YOUR INSTRUCTIONS: Copy every line of text in the data below verbatim, and leave the pictures out of your answer.

INFORMATION GIVEN:
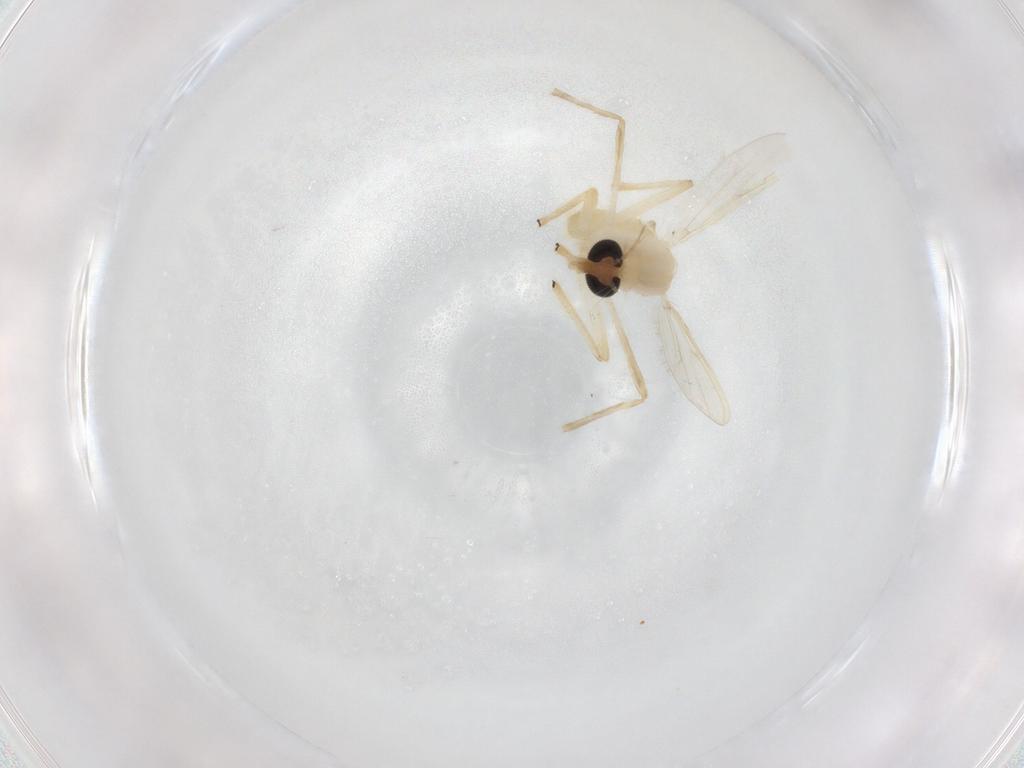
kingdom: Animalia
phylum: Arthropoda
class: Insecta
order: Diptera
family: Chironomidae
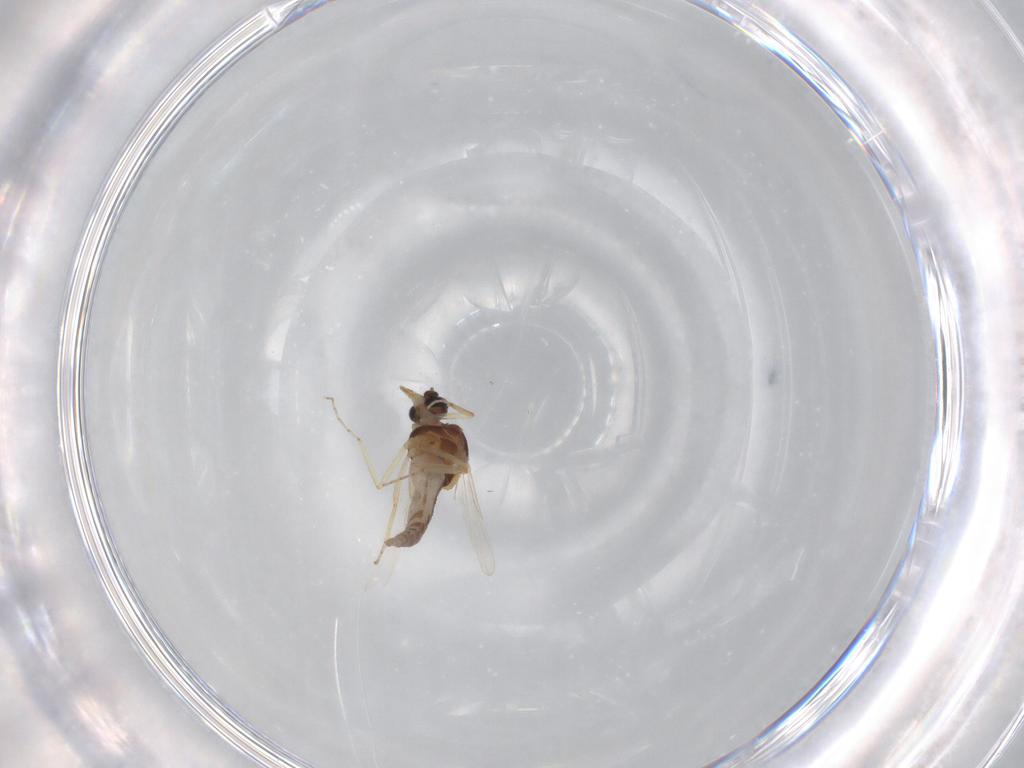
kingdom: Animalia
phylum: Arthropoda
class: Insecta
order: Diptera
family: Ceratopogonidae
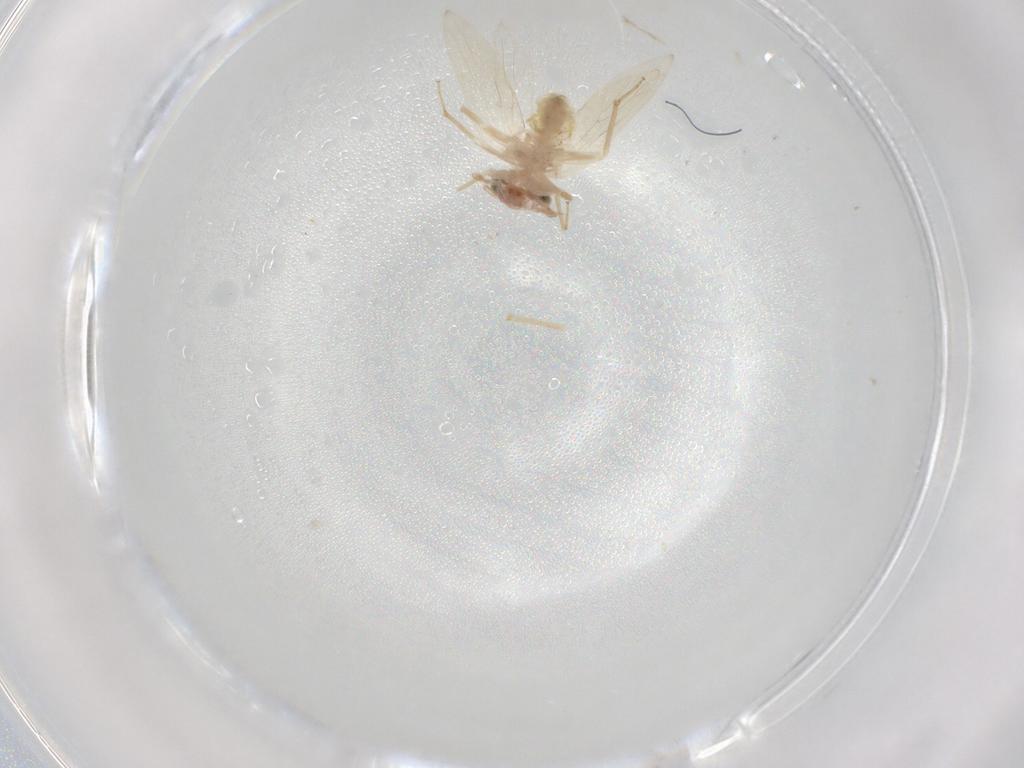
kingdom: Animalia
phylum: Arthropoda
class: Insecta
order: Psocodea
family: Lepidopsocidae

ANSWER:
kingdom: Animalia
phylum: Arthropoda
class: Insecta
order: Diptera
family: Chironomidae
kingdom: Animalia
phylum: Arthropoda
class: Insecta
order: Diptera
family: Ceratopogonidae
kingdom: Animalia
phylum: Arthropoda
class: Insecta
order: Psocodea
family: Lepidopsocidae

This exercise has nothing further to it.